**GIVEN ENTRIES:**
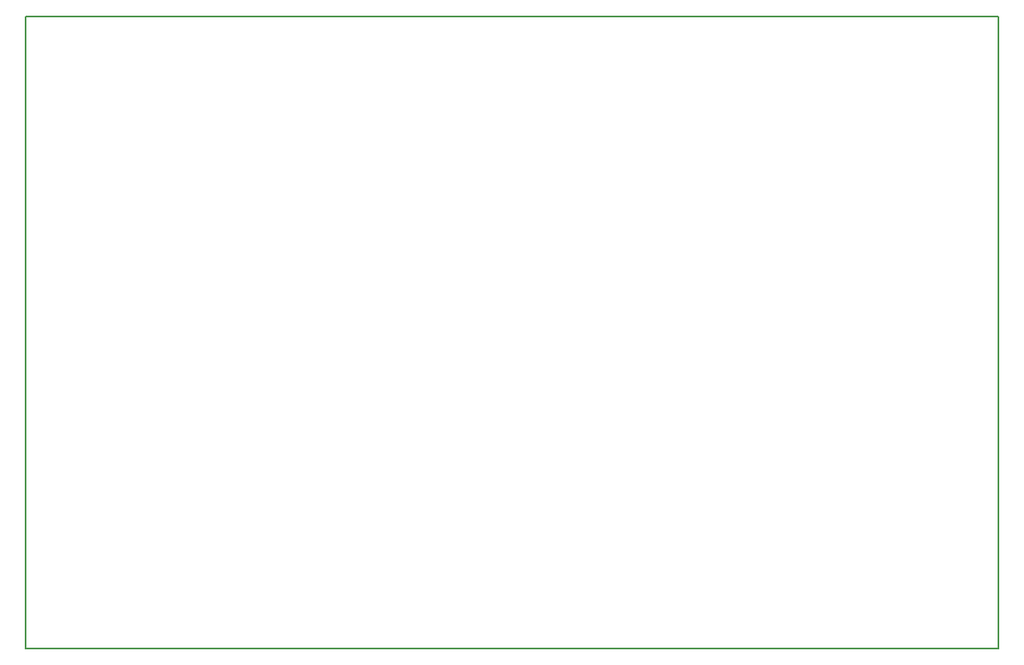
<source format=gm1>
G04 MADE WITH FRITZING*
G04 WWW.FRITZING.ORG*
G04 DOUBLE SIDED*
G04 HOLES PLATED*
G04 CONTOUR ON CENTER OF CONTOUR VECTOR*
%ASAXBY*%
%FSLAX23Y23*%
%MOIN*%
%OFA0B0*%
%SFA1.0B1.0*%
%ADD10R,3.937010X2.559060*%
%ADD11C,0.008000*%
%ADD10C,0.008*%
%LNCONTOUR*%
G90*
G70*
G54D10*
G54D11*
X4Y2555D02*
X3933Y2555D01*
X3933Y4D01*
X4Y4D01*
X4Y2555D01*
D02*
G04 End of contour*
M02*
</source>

**EXERCISE DESCRIPTION:** All lines containing "FRITZING" in the material above should appear in your reply, copied exactly.

**WRITTEN SOLUTION:**
G04 MADE WITH FRITZING*
G04 WWW.FRITZING.ORG*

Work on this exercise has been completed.